I have 2 very large data frames similar to the following:
df1<-data.frame(DS.ID=c(123,214,543,325,123,214),OP.ID=c("xxab","xxac","xxad","xxae","xxaf","xxaq"),P.ID=c("AAC","JGK","DIF","ADL","AAC","JGR"))
> df1
DS.ID OP.ID P.ID
1 123 xxab AAC
2 214 xxac JGK
3 543 xxad DIF
4 325 xxae ADL
5 123 xxaf AAC
6 214 xxaq JGR
df2<-data.frame(DS.ID=c(123,214,543,325,123,214),OP.ID=c("xxab","xxac","xxad","xxae","xxaf","xxaq"),P.ID=c("AAC","JGK","DIF","ADL","AAC","JGS"))
> df2
DS.ID OP.ID P.ID
1 123 xxab AAC
2 214 xxac JGK
3 543 xxad DIF
4 325 xxae ADL
5 123 xxaf AAC
6 214 xxaq JGS
The unique id is based on the combination of the DS.ID and the OP.ID, so that DS.ID can be repeated but the combination of DS.ID and OP.ID will not. I want to find the instances where P.ID changes. Also, the combination of DS.ID and OP.ID will not necessarily be in the same row.
In the example above, it would return row 6, as the P.ID changed. I'd want to write both the initial and final values to a data frame.
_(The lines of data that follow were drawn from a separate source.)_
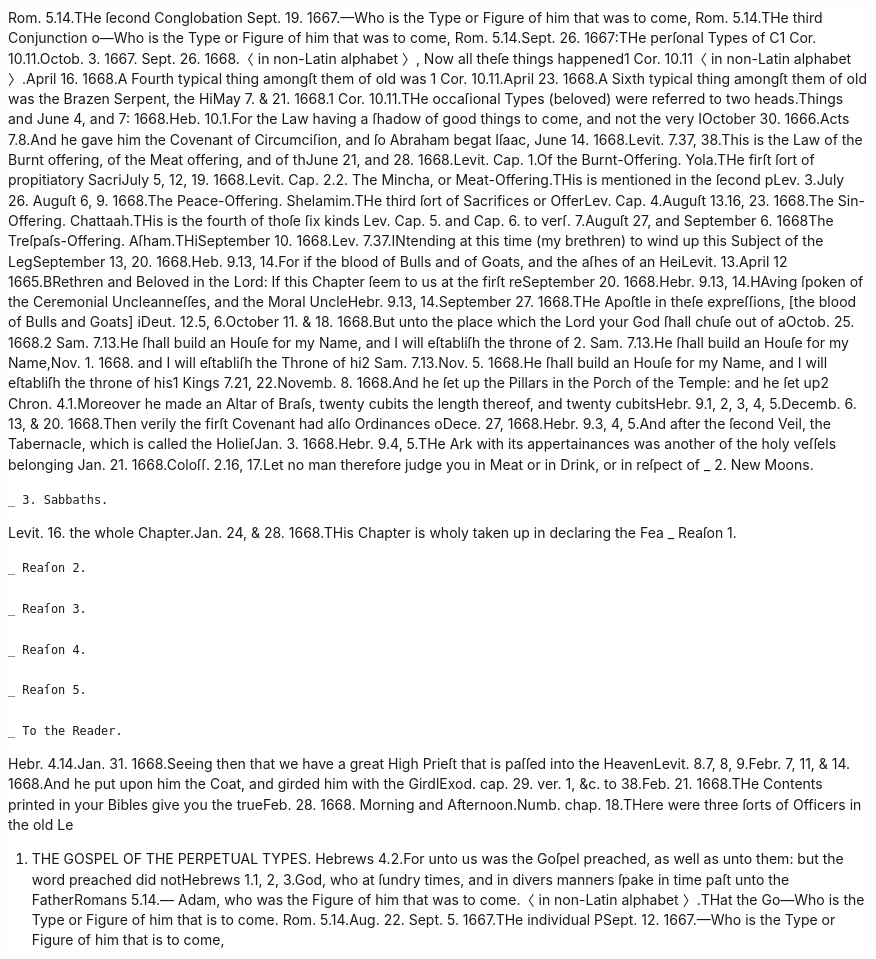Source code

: Rom. 5.14.THe ſecond Conglobation Sept. 19. 1667.—Who is the Type or Figure of him that was to come, Rom. 5.14.THe third Conjunction o—Who is the Type or Figure of him that was to come, Rom. 5.14.Sept. 26. 1667:THe perſonal Types of C1 Cor. 10.11.Octob. 3. 1667. Sept. 26. 1668.〈 in non-Latin alphabet 〉, Now all theſe things happened1 Cor. 10.11〈 in non-Latin alphabet 〉.April 16. 1668.A Fourth typical thing amongſt them of old was 1 Cor. 10.11.April 23. 1668.A Sixth typical thing amongſt them of old was the Brazen Serpent, the HiMay 7. & 21. 1668.1 Cor. 10.11.THe occaſional Types (beloved) were referred to two heads.Things and June 4, and 7: 1668.Heb. 10.1.For the Law having a ſhadow of good things to come, and not the very IOctober 30. 1666.Acts 7.8.And he gave him the Covenant of Circumciſion, and ſo Abraham begat Iſaac, June 14. 1668.Levit. 7.37, 38.This is the Law of the Burnt offering, of the Meat offering, and of thJune 21, and 28. 1668.Levit. Cap. 1.Of the Burnt-Offering. Yola.THe firſt ſort of propitiatory SacriJuly 5, 12, 19. 1668.Levit. Cap. 2.2. The Mincha, or Meat-Offering.THis is mentioned in the ſecond pLev. 3.July 26. Auguſt 6, 9. 1668.The Peace-Offering. Shelamim.THe third ſort of Sacrifices or OfferLev. Cap. 4.Auguſt 13.16, 23. 1668.The Sin-Offering. Chattaah.THis is the fourth of thoſe ſix kinds Lev. Cap. 5. and Cap. 6. to verſ. 7.Auguſt 27, and September 6. 1668The Treſpaſs-Offering. Aſham.THiSeptember 10. 1668.Lev. 7.37.INtending at this time (my brethren) to wind up this Subject of the LegSeptember 13, 20. 1668.Heb. 9.13, 14.For if the blood of Bulls and of Goats, and the aſhes of an HeiLevit. 13.April 12 1665.BRethren and Beloved in the Lord: If this Chapter ſeem to us at the firſt reSeptember 20. 1668.Hebr. 9.13, 14.HAving ſpoken of the Ceremonial Uncleanneſſes, and the Moral UncleHebr. 9.13, 14.September 27. 1668.THe Apoſtle in theſe expreſſions, [the blood of Bulls and Goats] iDeut. 12.5, 6.October 11. & 18. 1668.But unto the place which the Lord your God ſhall chuſe out of aOctob. 25. 1668.2 Sam. 7.13.He ſhall build an Houſe for my Name, and I will eſtabliſh the throne of 2. Sam. 7.13.He ſhall build an Houſe for my Name,Nov. 1. 1668. and I will eſtabliſh the Throne of hi2 Sam. 7.13.Nov. 5. 1668.He ſhall build an Houſe for my Name, and I will eſtabliſh the throne of his1 Kings 7.21, 22.Novemb. 8. 1668.And he ſet up the Pillars in the Porch of the Temple: and he ſet up2 Chron. 4.1.Moreover he made an Altar of Braſs, twenty cubits the length thereof, and twenty cubitsHebr. 9.1, 2, 3, 4, 5.Decemb. 6. 13, & 20. 1668.Then verily the firſt Covenant had alſo Ordinances oDece. 27, 1668.Hebr. 9.3, 4, 5.And after the ſecond Veil, the Tabernacle, which is called the HolieſJan. 3. 1668.Hebr. 9.4, 5.THe Ark with its appertainances was another of the holy veſſels belonging Jan. 21. 1668.Coloſſ. 2.16, 17.Let no man therefore judge you in Meat or in Drink, or in reſpect of 
    _ 2. New Moons.

    _ 3. Sabbaths.
Levit. 16. the whole Chapter.Jan. 24, & 28. 1668.THis Chapter is wholy taken up in declaring the Fea
    _ Reaſon 1.

    _ Reaſon 2.

    _ Reaſon 3.

    _ Reaſon 4.

    _ Reaſon 5.

    _ To the Reader.
Hebr. 4.14.Jan. 31. 1668.Seeing then that we have a great High Prieſt that is paſſed into the HeavenLevit. 8.7, 8, 9.Febr. 7, 11, & 14. 1668.And he put upon him the Coat, and girded him with the GirdlExod. cap. 29. ver. 1, &c. to 38.Feb. 21. 1668.THe Contents printed in your Bibles give you the trueFeb. 28. 1668. Morning and Afternoon.Numb. chap. 18.THere were three ſorts of Officers in the old Le
1. THE GOSPEL OF THE PERPETUAL TYPES.
Hebrews 4.2.For unto us was the Goſpel preached, as well as unto them: but the word preached did notHebrews 1.1, 2, 3.God, who at ſundry times, and in divers manners ſpake in time paſt unto the FatherRomans 5.14.— Adam, who was the Figure of him that was to come.〈 in non-Latin alphabet 〉.THat the Go—Who is the Type or Figure of him that is to come. Rom. 5.14.Aug. 22. Sept. 5. 1667.THe individual PSept. 12. 1667.—Who is the Type or Figure of him that is to come,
I have a feeling the initial step would be
rbind.fill(df1,df2)
(.fill
because there's added columns in the data frames I'm trying to loop through).
Edit: Assume there's other columns that have different values as well. Thus, duplicated would not work unless you isolated them to their own data frame. But, I'll be doing this for many columns and many data frames, so I'd rather not go with that method for speed sake.